Individual implementers of a protocol should also ponder whether they need timeouts more aggressive than those of the general community. Perhaps a college application protocol allows the process to unfold over weeks -- but an app that promises it can help someone apply to college in 5 minutes shouldn't use default timeouts in the messages it sends.

Cybersecurity considerations for problem reports

Ethical and unethical hackers deliberately trigger errors on systems to understand what exploits are possible. We expect this to happen with DIDComm. Therefore, the troubleshooting and transparency that comes from problem reports needs to be weighed against the risk of disclosing too much information. The following considerations are recommended.

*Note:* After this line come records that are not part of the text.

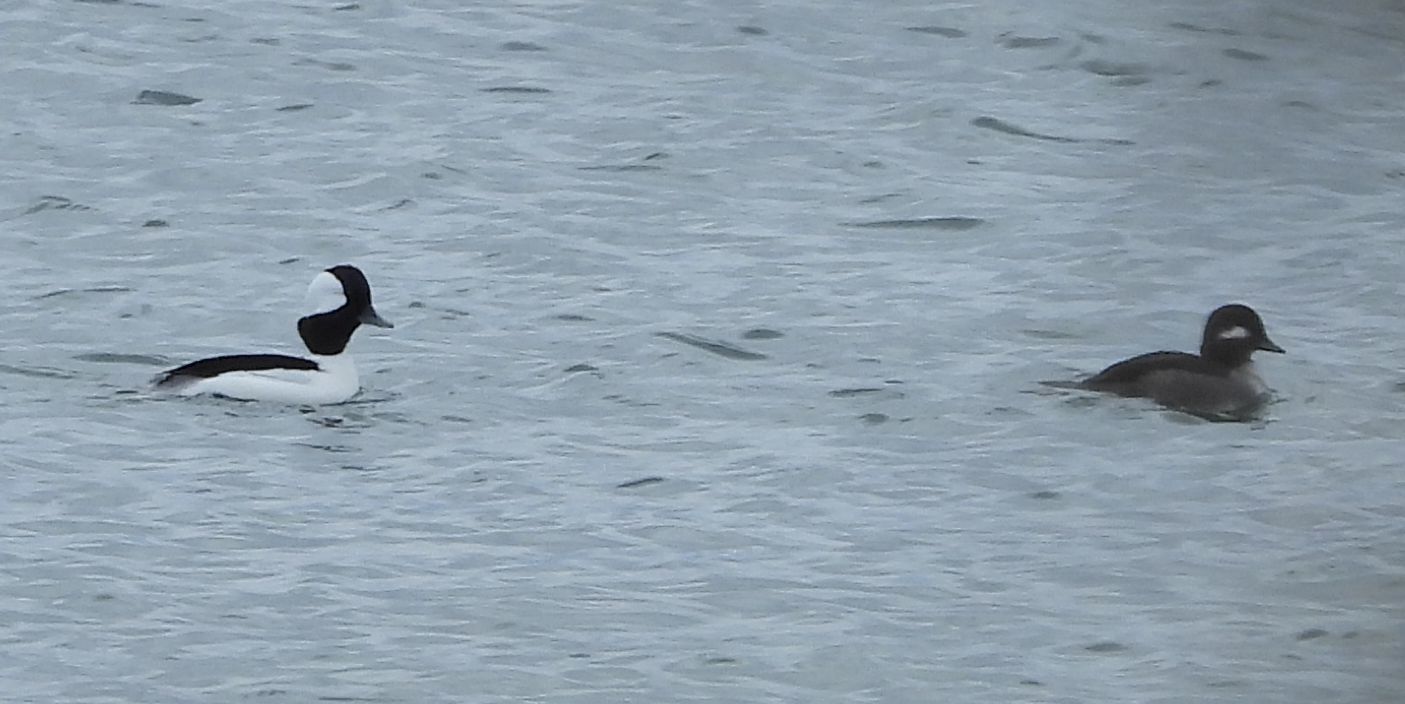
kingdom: Animalia
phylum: Chordata
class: Aves
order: Anseriformes
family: Anatidae
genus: Bucephala
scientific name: Bucephala albeola
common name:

  1. Problem reports do not have to be sent (only) to the party who triggers a problem. Sometimes, a different (or additional) audience may be appropriate.
  2. The problem-report message type is deliberately decoupled from the versioning and release status of other protocols, so it cannot be used for feature sniffing.
  3. Fields that encourage careless, recursive information dumping (e.g., Java's Throwable.cause) do not appear in problem-report.
  4. The comment and args properties of a problem-report are separated, with comment mapping consistently to a code. This means that the risk of disclosing too much information is concentrated in the value of args, not comment. Values placed in args should be scrubbed of anything sensitive.
  5. Sending problem reports to an unknown party is more risky than sending them to someone with known characteristics. (Because DIDComm's normal mode is mutual authentication via DIDs, and because DIDComm connections may accumulate credential-based context, this is a manageable risk.)
  6. Sending problem reports immediately may be more risky than sending them with a modest, random delay. This makes denial-of-service attacks and temporal correlation harder, and is the same principle that motivates login dialogs to pause before reporting an incorrect password.